Simulation#
The simulator allows to observe the behavior of the system under a given policy.
The following policies are provided:
[1]:
import stochastic_matching as sm
sm.common.get_classes(sm.Simulator)
[1]:
{'fcfm': stochastic_matching.simulator.fcfm.FCFM,
'priority': stochastic_matching.simulator.priority.Priority,
'random_edge': stochastic_matching.simulator.random_edge.RandomEdge,
'random_item': stochastic_matching.simulator.random_item.RandomItem,
'e_filtering': stochastic_matching.simulator.e_filtering.EFiltering,
'constant_regret': stochastic_matching.simulator.constant_regret.ConstantRegret,
'longest': stochastic_matching.simulator.longest.Longest,
'virtual_queue': stochastic_matching.simulator.virtual_queue.VirtualQueue}
Tadpole#
Bijective#
Consider the following tadpole:
[2]:
from stochastic_matching.display import VIS_OPTIONS
VIS_OPTIONS["height"] = 300
tadpole = sm.Tadpole(m=5, n=3, rates="uniform")
tadpole.show_graph()
This tadpole is not stabilizable: it is bijective and its unique solution has null edges.
[3]:
tadpole.show_flow()
As a consequence, the system is unstable.
[4]:
tadpole.run("fcfm", n_steps=10000000)
[4]:
False
The simulator finished before the end (due to queue overflow).
[5]:
tadpole.simulator.logs.steps_done
[5]:
1067814
[6]:
tadpole.show_flow()
We can look the CCDFs of the run to see what went wrong:
[7]:
fig = tadpole.simulator.show_ccdf(sort=True)

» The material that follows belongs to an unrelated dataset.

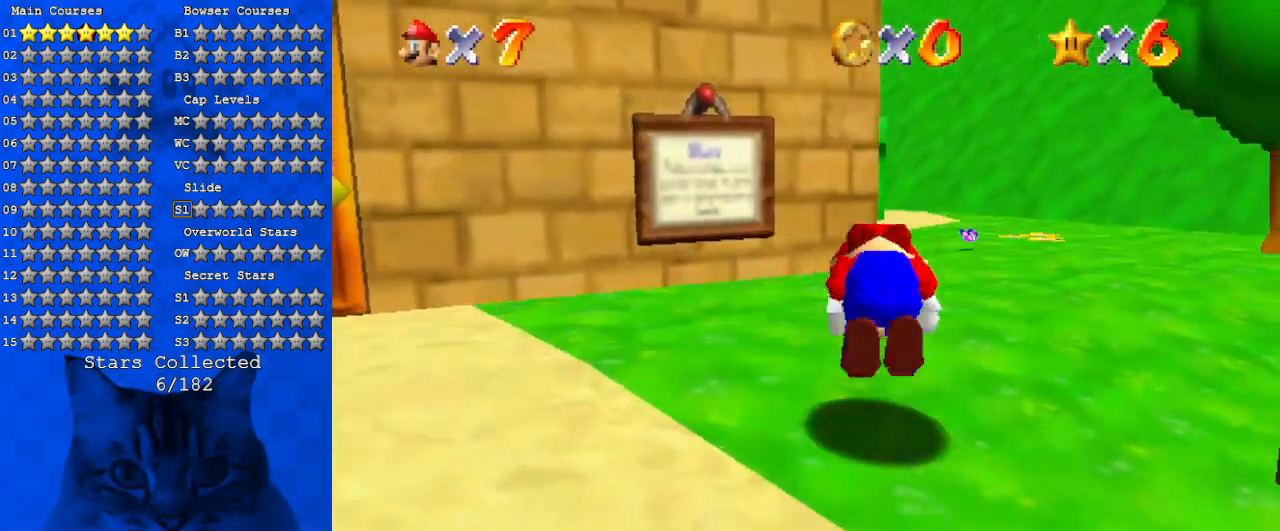
{"keys": ["d", "right", "up"], "events": [[66, "shift", "up"], [100, "ctrl", "up"], [200, "d", "down"], [333, "d", "up"], [433, "d", "down"]]}
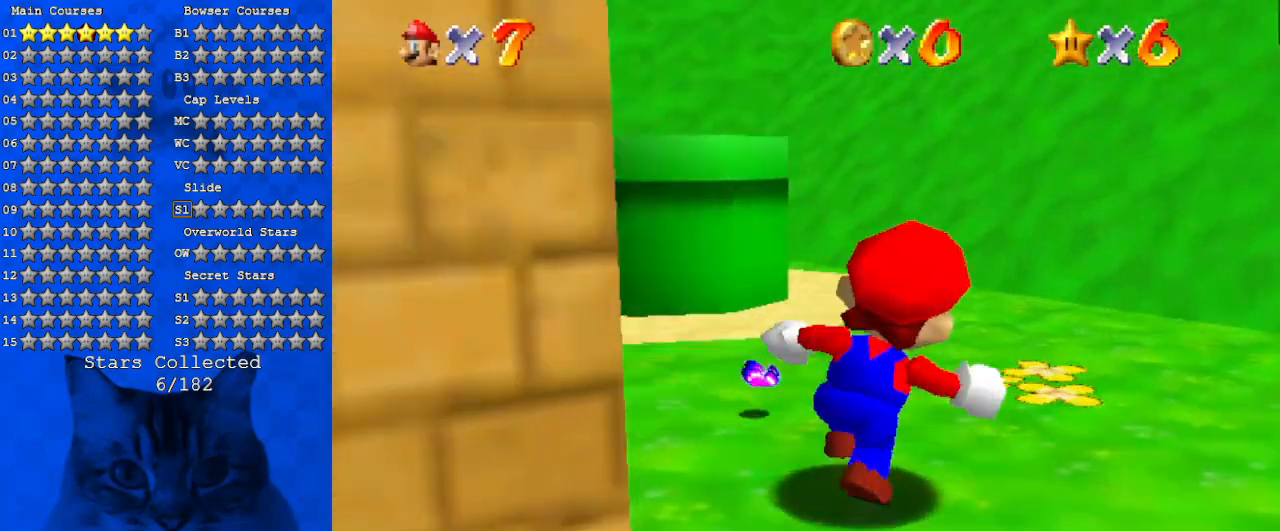
{"keys": ["left"], "events": [[66, "d", "up"], [66, "right", "up"], [300, "left", "down"], [300, "shift", "down"], [466, "up", "up"], [500, "shift", "up"]]}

Node 7 overflowed, while node 5 was not in a good shape either.
This can also be showed with average queue sizes:
[8]:
fig = tadpole.simulator.show_average_queues(sort=True)

Let’s change the arrival rates to have something nicer.
[9]:
tadpole.rates = [1, 1, 1, 1, 2, 2, 2, 1]
We can see that it works!
[10]:
tadpole.run("fcfm", n_steps=10000000)
[10]:
True
[11]:
tadpole.show_flow()
We can see that the queues are much more tight!
[12]:
fig = tadpole.simulator.show_average_queues(sort=True)

Note that the average queue can be converted in an average waiting time (using Little’s Law for each node queue).
[13]:
fig = tadpole.simulator.show_average_queues(sort=True, as_time=True)

Nonjective#
Consider the following tadpole:
[14]:
tadpole = sm.Tadpole(rates="uniform", m=4)
It is bipartite and does not verify the stability condition NCond (even bipartite NCond), so all solution break the conservation law.
Simulation fails:
[15]:
tadpole.run("fcfm", n_steps=10000000, max_queue=100000)
[15]:
False
[16]:
tadpole.show_flow()
Nodes 0, 2, and 4 are in limbo.
[17]:
fig = tadpole.simulator.show_average_queues()

Let’s change the arrival rates to have bipartite NCond (which is not non-bipartite NCond).
[18]:
tadpole.rates = [1, 1, 1, 2, 1]
[19]:
tadpole.run("fcfm", n_steps=1000000)
[19]:
True
We can see that it works! FCFM seems to stabilizes even if NCond is not met.
[20]:
tadpole.show_flow()
[21]:
fig = tadpole.simulator.show_ccdf()

Hum, the queues are quite high. Maybe we didn’t wait long enough?
[22]:
tadpole.run("fcfm", n_steps=10000000, seed=42)
[22]:
False
[23]:
fig = tadpole.simulator.show_ccdf()

Not so stable after all… This is not surprising because of the random walk between left and right nodes, which forces queues of arbitrary size if one waits long enough.
Diamond#
Consider the following:
[24]:
diamond = sm.CycleChain(tol=1e-3)
ϵ = 0.2
diamond.rates = [2, 2 + ϵ, 1 + ϵ, 1]
Try fcfm
[25]:
diamond.run("fcfm", n_steps=10000000)
[25]:
True
[26]:
diamond.show_flow()
Nodes 0 and 3 are non-empty most of the time.
[27]:
fig = diamond.simulator.show_ccdf(sort=True)

[28]:
fig = diamond.simulator.show_average_queues(sort=True, as_time=True)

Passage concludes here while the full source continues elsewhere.